[Collected data]
****

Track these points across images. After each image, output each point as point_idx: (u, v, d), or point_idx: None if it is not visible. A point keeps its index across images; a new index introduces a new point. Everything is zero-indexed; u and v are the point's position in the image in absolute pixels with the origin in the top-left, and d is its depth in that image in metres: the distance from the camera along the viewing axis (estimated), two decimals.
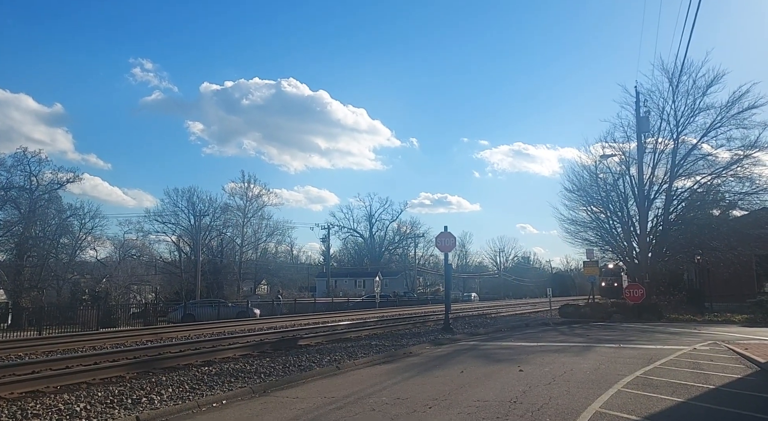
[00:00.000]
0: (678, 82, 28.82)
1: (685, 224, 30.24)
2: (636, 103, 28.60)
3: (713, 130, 28.73)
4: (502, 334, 18.20)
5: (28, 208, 42.97)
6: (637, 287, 25.81)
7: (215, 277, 57.50)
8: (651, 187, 29.84)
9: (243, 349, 13.44)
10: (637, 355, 12.20)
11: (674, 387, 8.41)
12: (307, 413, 7.05)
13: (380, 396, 8.01)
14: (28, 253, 43.64)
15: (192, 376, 9.48)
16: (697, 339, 15.94)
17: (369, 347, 13.61)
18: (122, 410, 7.17)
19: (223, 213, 62.58)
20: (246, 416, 7.03)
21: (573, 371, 10.05)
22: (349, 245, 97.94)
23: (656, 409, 7.03)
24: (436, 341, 15.37)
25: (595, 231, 33.94)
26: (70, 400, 7.59)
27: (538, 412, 6.83)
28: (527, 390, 8.20)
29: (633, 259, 31.19)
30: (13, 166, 43.70)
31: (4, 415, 6.80)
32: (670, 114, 29.45)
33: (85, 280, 48.05)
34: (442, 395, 7.93)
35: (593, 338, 16.51)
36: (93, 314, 28.05)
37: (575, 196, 33.53)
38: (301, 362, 11.09)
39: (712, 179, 29.74)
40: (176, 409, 7.26)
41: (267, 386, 8.76)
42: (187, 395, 8.06)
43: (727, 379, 9.25)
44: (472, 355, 12.79)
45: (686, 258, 31.19)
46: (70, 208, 49.12)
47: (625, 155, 30.91)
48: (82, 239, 49.62)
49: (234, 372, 9.87)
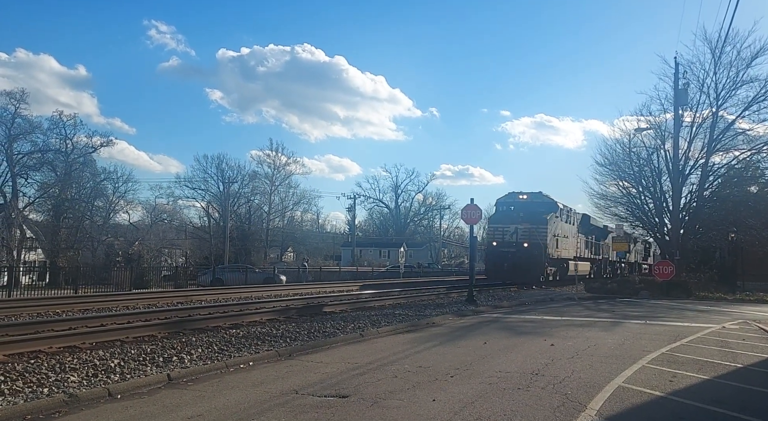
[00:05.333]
0: (721, 53, 27.59)
1: (721, 201, 29.38)
2: (675, 74, 27.53)
3: (756, 104, 27.58)
4: (525, 307, 18.19)
5: (64, 171, 44.20)
6: (666, 263, 25.36)
7: (243, 243, 58.62)
8: (686, 162, 28.99)
9: (269, 314, 13.74)
10: (664, 331, 12.07)
11: (700, 365, 8.32)
12: (331, 377, 7.21)
13: (402, 364, 8.13)
14: (65, 214, 45.11)
15: (220, 338, 9.75)
16: (727, 318, 15.67)
17: (392, 316, 13.77)
18: (154, 367, 7.45)
19: (251, 181, 63.44)
20: (272, 377, 7.22)
21: (597, 345, 10.01)
22: (374, 216, 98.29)
23: (681, 386, 6.98)
24: (459, 312, 15.46)
25: (626, 206, 33.31)
26: (104, 356, 7.91)
27: (560, 384, 6.84)
28: (549, 363, 8.22)
29: (664, 235, 30.57)
30: (49, 129, 44.90)
31: (44, 367, 7.13)
32: (711, 87, 28.33)
33: (118, 242, 49.58)
34: (464, 365, 8.00)
35: (619, 314, 16.38)
36: (126, 276, 28.97)
37: (606, 170, 32.86)
38: (325, 328, 11.30)
39: (751, 155, 28.74)
40: (205, 368, 7.50)
41: (292, 350, 8.97)
42: (215, 355, 8.32)
43: (756, 358, 9.10)
44: (495, 327, 12.84)
45: (719, 235, 30.42)
46: (103, 172, 50.45)
47: (660, 129, 30.00)
48: (115, 203, 51.05)
49: (260, 336, 10.12)
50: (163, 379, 6.90)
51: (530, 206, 30.34)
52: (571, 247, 34.63)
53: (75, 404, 5.81)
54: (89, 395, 6.06)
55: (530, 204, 30.57)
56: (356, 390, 6.48)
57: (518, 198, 31.29)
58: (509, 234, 29.92)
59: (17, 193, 42.76)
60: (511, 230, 29.95)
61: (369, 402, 5.99)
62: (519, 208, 30.45)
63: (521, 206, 30.60)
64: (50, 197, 44.66)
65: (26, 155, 42.90)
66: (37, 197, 44.91)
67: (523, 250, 28.98)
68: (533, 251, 28.77)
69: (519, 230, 29.62)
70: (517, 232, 29.65)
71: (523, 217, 29.74)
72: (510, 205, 31.35)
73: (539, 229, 29.26)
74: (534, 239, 28.87)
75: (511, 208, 31.18)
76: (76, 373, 6.92)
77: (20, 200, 43.00)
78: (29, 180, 44.20)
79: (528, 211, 29.96)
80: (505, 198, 32.18)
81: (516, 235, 29.65)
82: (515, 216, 30.23)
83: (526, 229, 29.49)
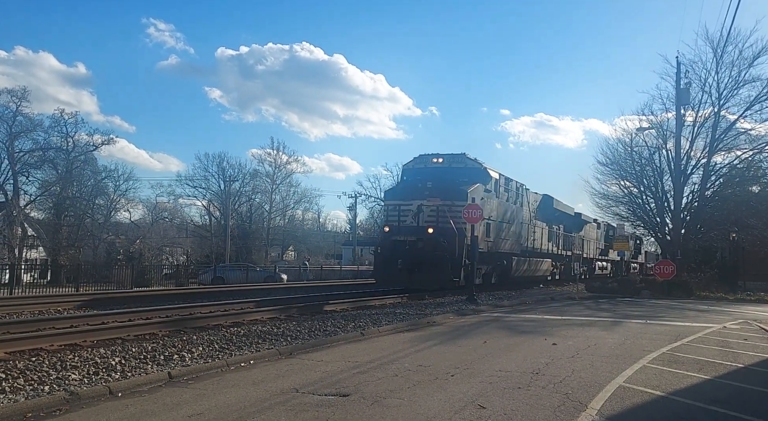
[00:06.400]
0: (723, 52, 27.56)
1: (722, 201, 29.35)
2: (677, 74, 27.48)
3: (758, 104, 27.55)
4: (526, 307, 18.18)
5: (65, 169, 44.22)
6: (667, 263, 25.33)
7: (244, 242, 58.63)
8: (688, 161, 28.98)
9: (270, 312, 13.74)
10: (665, 331, 12.06)
11: (701, 364, 8.31)
12: (332, 376, 7.21)
13: (403, 363, 8.13)
14: (66, 212, 45.14)
15: (221, 336, 9.76)
16: (728, 317, 15.65)
17: (393, 315, 13.77)
18: (155, 365, 7.45)
19: (252, 179, 63.40)
20: (272, 376, 7.23)
21: (598, 345, 10.01)
22: (375, 214, 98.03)
23: (681, 385, 6.98)
24: (460, 311, 15.45)
25: (627, 206, 33.30)
26: (105, 354, 7.92)
27: (561, 384, 6.84)
28: (550, 362, 8.22)
29: (665, 235, 30.55)
30: (50, 127, 44.90)
31: (45, 365, 7.14)
32: (712, 86, 28.30)
33: (119, 240, 49.62)
34: (465, 364, 8.00)
35: (620, 314, 16.37)
36: (127, 274, 29.00)
37: (608, 169, 32.83)
38: (326, 326, 11.30)
39: (753, 155, 28.71)
40: (206, 367, 7.51)
41: (293, 349, 8.98)
42: (216, 354, 8.32)
43: (757, 358, 9.10)
44: (496, 326, 12.84)
45: (721, 235, 30.42)
46: (104, 170, 50.46)
47: (662, 128, 29.96)
48: (116, 201, 51.02)
49: (261, 334, 10.12)
50: (164, 377, 6.91)
51: (446, 174, 21.07)
52: (519, 236, 25.75)
53: (76, 402, 5.82)
54: (90, 393, 6.07)
55: (447, 171, 21.30)
56: (357, 389, 6.49)
57: (431, 162, 21.84)
58: (410, 215, 20.27)
59: (18, 191, 42.79)
60: (413, 209, 20.09)
61: (370, 401, 6.00)
62: (429, 176, 21.01)
63: (433, 174, 21.10)
64: (51, 195, 44.68)
65: (27, 153, 42.92)
66: (38, 195, 44.94)
67: (427, 239, 19.56)
68: (442, 239, 19.40)
69: (423, 208, 19.98)
70: (421, 212, 19.96)
71: (432, 189, 20.29)
72: (418, 173, 21.79)
73: (455, 207, 19.75)
74: (444, 222, 19.70)
75: (417, 177, 21.52)
76: (77, 371, 6.93)
77: (21, 198, 43.03)
78: (30, 178, 44.25)
79: (442, 181, 20.69)
80: (413, 163, 22.60)
81: (419, 216, 19.98)
82: (421, 189, 20.55)
83: (434, 207, 20.01)
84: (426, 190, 20.39)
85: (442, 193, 20.16)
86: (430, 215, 20.05)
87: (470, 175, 21.38)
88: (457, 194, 20.09)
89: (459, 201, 19.83)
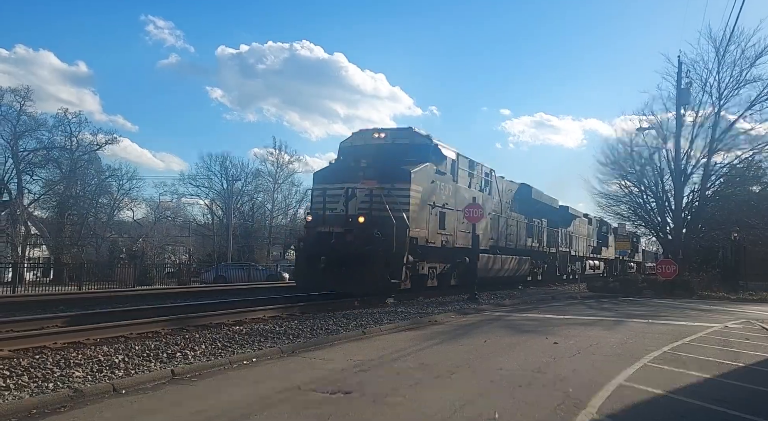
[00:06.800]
0: (725, 51, 27.51)
1: (723, 200, 29.31)
2: (678, 73, 27.48)
3: (758, 104, 27.50)
4: (527, 306, 18.20)
5: (69, 168, 44.35)
6: (669, 263, 25.33)
7: (246, 240, 58.67)
8: (688, 161, 28.92)
9: (272, 311, 13.78)
10: (666, 331, 12.08)
11: (702, 363, 8.34)
12: (334, 374, 7.25)
13: (405, 361, 8.17)
14: (69, 211, 45.27)
15: (224, 334, 9.80)
16: (730, 317, 15.66)
17: (394, 314, 13.80)
18: (158, 363, 7.50)
19: (254, 178, 63.44)
20: (275, 374, 7.27)
21: (599, 344, 10.03)
22: None
23: (682, 384, 7.00)
24: (462, 310, 15.48)
25: (628, 205, 33.27)
26: (109, 352, 7.96)
27: (561, 383, 6.87)
28: (551, 361, 8.24)
29: (666, 234, 30.53)
30: (54, 126, 45.03)
31: (49, 362, 7.19)
32: (713, 86, 28.23)
33: (122, 239, 49.79)
34: (466, 363, 8.04)
35: (622, 313, 16.38)
36: (130, 272, 29.10)
37: (608, 169, 32.74)
38: (328, 325, 11.34)
39: (753, 155, 28.69)
40: (209, 365, 7.55)
41: (295, 347, 9.01)
42: (219, 352, 8.36)
43: (759, 357, 9.11)
44: (498, 325, 12.87)
45: (722, 235, 30.35)
46: (108, 169, 50.63)
47: (662, 128, 29.91)
48: (119, 200, 51.18)
49: (264, 332, 10.16)
50: (167, 375, 6.95)
51: (389, 152, 17.14)
52: (488, 230, 21.66)
53: (80, 399, 5.86)
54: (94, 390, 6.12)
55: (390, 149, 17.30)
56: (359, 387, 6.52)
57: (372, 138, 17.94)
58: (340, 201, 16.26)
59: (22, 190, 42.94)
60: (342, 194, 16.15)
61: (371, 399, 6.03)
62: (368, 154, 17.08)
63: (373, 153, 17.23)
64: (55, 194, 44.81)
65: (31, 152, 43.03)
66: (42, 194, 45.08)
67: (357, 230, 15.57)
68: (375, 231, 15.31)
69: (357, 193, 15.98)
70: (354, 197, 15.97)
71: (367, 170, 16.29)
72: (355, 151, 17.73)
73: (395, 191, 15.98)
74: (380, 209, 15.61)
75: (353, 156, 17.44)
76: (80, 368, 6.98)
77: (25, 197, 43.19)
78: (34, 177, 44.39)
79: (381, 160, 16.73)
80: (351, 139, 18.77)
81: (349, 203, 15.96)
82: (354, 169, 16.55)
83: (367, 191, 15.98)
84: (360, 171, 16.35)
85: (380, 175, 16.16)
86: (363, 201, 15.99)
87: (419, 154, 17.39)
88: (398, 175, 16.27)
89: (400, 183, 16.16)
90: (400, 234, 15.61)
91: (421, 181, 16.81)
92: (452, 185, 19.00)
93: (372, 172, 16.26)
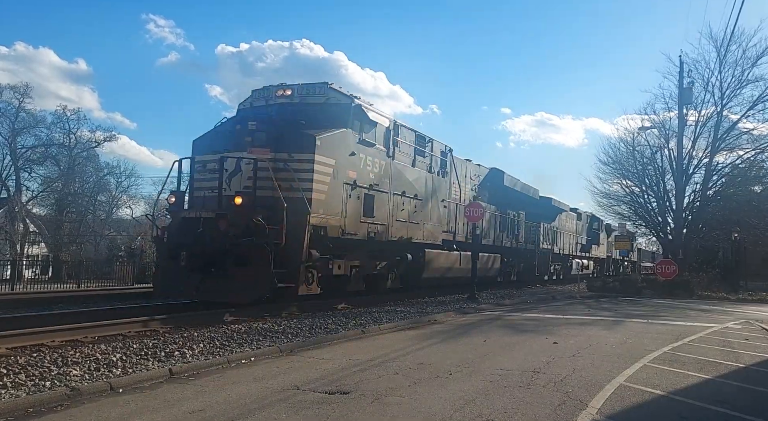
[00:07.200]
0: (726, 51, 27.51)
1: (724, 200, 29.32)
2: (680, 73, 27.47)
3: (761, 103, 27.52)
4: (527, 305, 18.18)
5: (67, 165, 44.29)
6: (669, 263, 25.32)
7: None
8: (690, 161, 28.93)
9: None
10: (666, 331, 12.05)
11: (702, 364, 8.31)
12: (332, 373, 7.22)
13: (404, 361, 8.13)
14: (68, 209, 45.23)
15: (222, 333, 9.76)
16: (730, 317, 15.64)
17: (394, 313, 13.76)
18: (156, 362, 7.45)
19: None
20: (273, 373, 7.23)
21: (599, 344, 10.01)
22: None
23: (682, 385, 6.97)
24: (461, 309, 15.45)
25: (629, 205, 33.32)
26: (107, 350, 7.92)
27: (561, 383, 6.84)
28: (551, 361, 8.21)
29: (667, 234, 30.52)
30: (53, 123, 44.98)
31: (46, 361, 7.14)
32: (715, 85, 28.24)
33: (121, 237, 49.72)
34: (465, 363, 8.00)
35: (621, 313, 16.36)
36: (128, 270, 29.01)
37: (610, 169, 32.80)
38: (327, 324, 11.31)
39: (755, 155, 28.70)
40: (207, 363, 7.51)
41: (294, 346, 8.98)
42: (217, 350, 8.32)
43: (759, 358, 9.09)
44: (497, 325, 12.84)
45: (723, 235, 30.39)
46: (107, 167, 50.57)
47: (664, 128, 29.95)
48: (118, 197, 51.15)
49: (262, 331, 10.13)
50: (164, 373, 6.91)
51: (294, 114, 13.23)
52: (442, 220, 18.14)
53: (77, 398, 5.82)
54: (91, 389, 6.08)
55: (296, 111, 13.37)
56: (357, 386, 6.49)
57: (275, 96, 13.89)
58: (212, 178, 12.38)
59: (21, 187, 42.91)
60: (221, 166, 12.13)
61: (370, 398, 6.00)
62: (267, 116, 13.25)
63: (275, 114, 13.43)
64: (53, 191, 44.76)
65: (30, 149, 43.02)
66: (40, 191, 45.04)
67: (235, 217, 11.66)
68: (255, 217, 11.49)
69: (243, 166, 12.05)
70: (240, 173, 12.05)
71: (258, 135, 12.13)
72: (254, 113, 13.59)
73: (294, 164, 12.11)
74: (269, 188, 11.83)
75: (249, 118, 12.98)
76: (78, 367, 6.93)
77: (23, 194, 43.15)
78: (33, 174, 44.37)
79: (279, 123, 12.87)
80: (251, 99, 14.53)
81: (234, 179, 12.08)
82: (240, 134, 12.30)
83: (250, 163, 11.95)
84: (248, 136, 11.94)
85: (274, 141, 11.91)
86: (248, 177, 11.73)
87: (335, 117, 13.07)
88: (298, 142, 12.11)
89: (301, 153, 11.99)
90: (296, 223, 11.51)
91: (334, 151, 12.52)
92: (386, 161, 14.77)
93: (263, 137, 11.91)
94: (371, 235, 14.32)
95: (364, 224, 13.99)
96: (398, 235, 15.57)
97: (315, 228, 12.29)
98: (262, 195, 11.84)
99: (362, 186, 13.83)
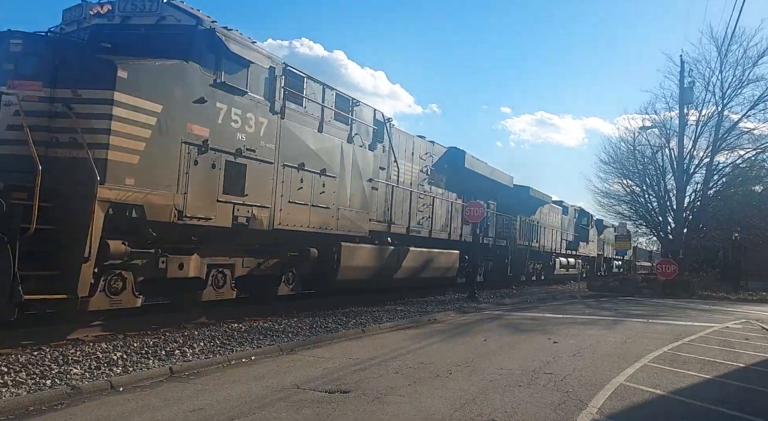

****

THE TASK -> Output exactly the lines from the first line of the records through the line containing "46: (70, 208, 49.12)". Leave out every picture.

ANSWER TO THE EXERCISE ->
Track these points across images. After each image, output each point as point_idx: (u, v, d), or point_idx: None if it is not visible. A point keeps its index across images; a new index introduces a new point. Everything is zero-indexed; u and v are the point's position in the image in absolute pixels with the origin in the top-left, and d is its depth in that image in metres: the distance from the camera along the viewing axis (estimated), two decimals.
[00:00.000]
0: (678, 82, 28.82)
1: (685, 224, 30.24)
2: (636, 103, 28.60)
3: (713, 130, 28.73)
4: (502, 334, 18.20)
5: (28, 208, 42.97)
6: (637, 287, 25.81)
7: (215, 277, 57.50)
8: (651, 187, 29.84)
9: (243, 349, 13.44)
10: (637, 355, 12.20)
11: (674, 387, 8.41)
12: (307, 413, 7.05)
13: (380, 396, 8.01)
14: (28, 253, 43.64)
15: (192, 376, 9.48)
16: (697, 339, 15.94)
17: (369, 347, 13.61)
18: (122, 410, 7.17)
19: (223, 213, 62.58)
20: (246, 416, 7.03)
21: (573, 371, 10.05)
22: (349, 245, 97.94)
23: (656, 409, 7.03)
24: (436, 341, 15.37)
25: (595, 231, 33.94)
26: (70, 400, 7.59)
27: (538, 412, 6.83)
28: (527, 390, 8.20)
29: (633, 259, 31.19)
30: (13, 166, 43.70)
31: (4, 415, 6.80)
32: (670, 114, 29.45)
33: (85, 280, 48.05)
34: (442, 395, 7.93)
35: (593, 338, 16.51)
36: (93, 314, 28.05)
37: (575, 196, 33.53)
38: (301, 362, 11.09)
39: (712, 179, 29.74)
40: (176, 409, 7.26)
41: (267, 386, 8.76)
42: (187, 395, 8.06)
43: (727, 379, 9.25)
44: (472, 355, 12.79)
45: (686, 258, 31.19)
46: (70, 208, 49.12)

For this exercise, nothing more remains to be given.